BEGIN

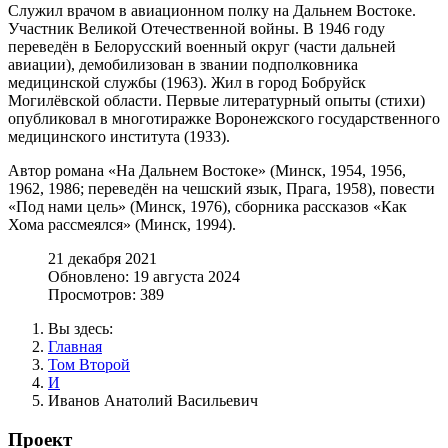
Служил врачом в авиационном полку на Дальнем Востоке.
Участник Великой Отечественной войны. В 1946 году
переведён в Белорусский военный округ (части дальней
авиации), демобилизован в звании подполковника
медицинской службы (1963). Жил в город Бобруйск
Могилёвской области. Первые литературный опыты (стихи)
опубликовал в многотиражке Воронежского государственного
медицинского института (1933).
Автор романа «На Дальнем Востоке» (Минск, 1954, 1956,
1962, 1986; переведён на чешский язык, Прага, 1958), повести
«Под нами цель» (Минск, 1976), сборника рассказов «Как
Хома рассмеялся» (Минск, 1994).
21 декабря 2021
Обновлено: 19 августа 2024
Просмотров: 389
Вы здесь:
Главная
Том Второй
И
Иванов Анатолий Васильевич
Проект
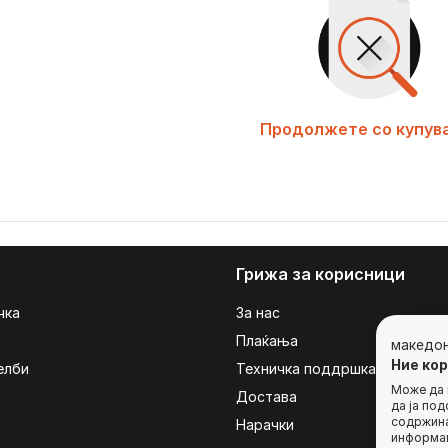
Продолжете со купув
Грижа за корисници
чка
За нас
Плаќања
македо
Ние ко
елби
Техничка поддршка
Може да г
Достава
да ја по
содржина
Нарачки
информац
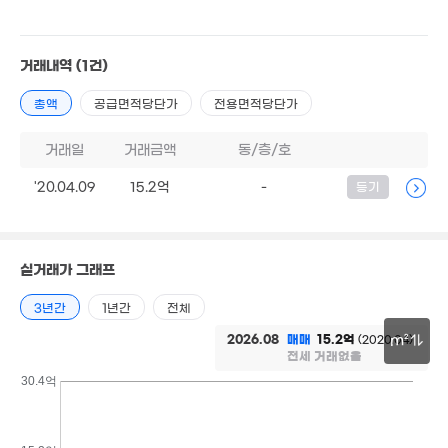
6.85억
'20. 07
2.3억
64m²
4억
거래내역
(1건)
65m²
8.05억
2억
'25. 02
2.95억
35.5억
총액
공급면적당단가
전용면적당단가
. 05
2.55억
65m²
'21. 11
83m²
거래일
거래금액
동/층/호
1.2억
17.3억
30m²
'20.04.09
15.2억
-
등기
'24. 06
6.5억
107m²
19.5억
3.1억
5.9억
'17. 09
65m²
110m²
실거래가 그래프
.3억
. 10
3년간
1년간
전체
5.3억
.3억
109m²
2026.08
매매
15.2억
(2020.04)
m²
6. 04
전세 거래없음
3.4억
30m
30.4억
83m²
월 40만
59m²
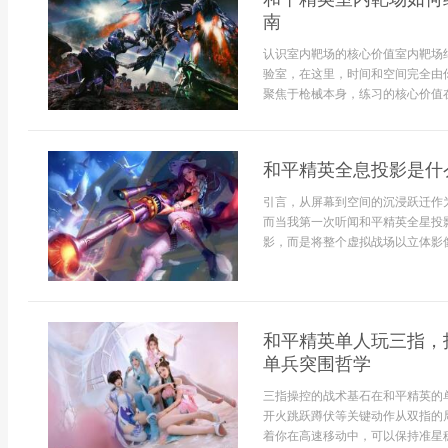
南
认识室内靶场的核心价值室内靶场
验室，在这里，时间和空间完全由
聚焦于枪械本身，练习的核心价值在
和平精英全息投影是什
引言，从屏幕到空间的沉浸跃迁作
而当我第一次听闻和平精英全星投
影，而是将整个虚拟战场以立体影像
和平精英单人玩三指，
单兵突围哲学
三指操控的战术基石在和平精英的
开火跳跃蹲伏等关键动作从双指的
着你在高速移动中，可以保持准星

END

_Problem description_
Leave out the pictures. Transcribe the rest of the listing above exactly.

_Result_
Служил врачом в авиационном полку на Дальнем Востоке.
Участник Великой Отечественной войны. В 1946 году
переведён в Белорусский военный округ (части дальней
авиации), демобилизован в звании подполковника
медицинской службы (1963). Жил в город Бобруйск
Могилёвской области. Первые литературный опыты (стихи)
опубликовал в многотиражке Воронежского государственного
медицинского института (1933).
Автор романа «На Дальнем Востоке» (Минск, 1954, 1956,
1962, 1986; переведён на чешский язык, Прага, 1958), повести
«Под нами цель» (Минск, 1976), сборника рассказов «Как
Хома рассмеялся» (Минск, 1994).
21 декабря 2021
Обновлено: 19 августа 2024
Просмотров: 389
Вы здесь:
Главная
Том Второй
И
Иванов Анатолий Васильевич
Проект
Продолжете со купув
Грижа за корисници
чка
За нас
Плаќања
македо
Ние ко
елби
Техничка поддршка
Може да г
Достава
да ја по
содржина
Нарачки
информац
6.85억
'20. 07
2.3억
64m²
4억
거래내역
(1건)
65m²
8.05억
2억
'25. 02
2.95억
35.5억
총액
공급면적당단가
전용면적당단가
. 05
2.55억
65m²
'21. 11
83m²
거래일
거래금액
동/층/호
1.2억
17.3억
30m²
'20.04.09
15.2억
-
등기
'24. 06
6.5억
107m²
19.5억
3.1억
5.9억
'17. 09
65m²
110m²
실거래가 그래프
.3억
. 10
3년간
1년간
전체
5.3억
.3억
109m²
2026.08
매매
15.2억
(2020.04)
m²
6. 04
전세 거래없음
3.4억
30m
30.4억
83m²
월 40만
59m²
南
认识室内靶场的核心价值室内靶场
验室，在这里，时间和空间完全由
聚焦于枪械本身，练习的核心价值在
和平精英全息投影是什
引言，从屏幕到空间的沉浸跃迁作
而当我第一次听闻和平精英全星投
影，而是将整个虚拟战场以立体影像
和平精英单人玩三指，
单兵突围哲学
三指操控的战术基石在和平精英的
开火跳跃蹲伏等关键动作从双指的
着你在高速移动中，可以保持准星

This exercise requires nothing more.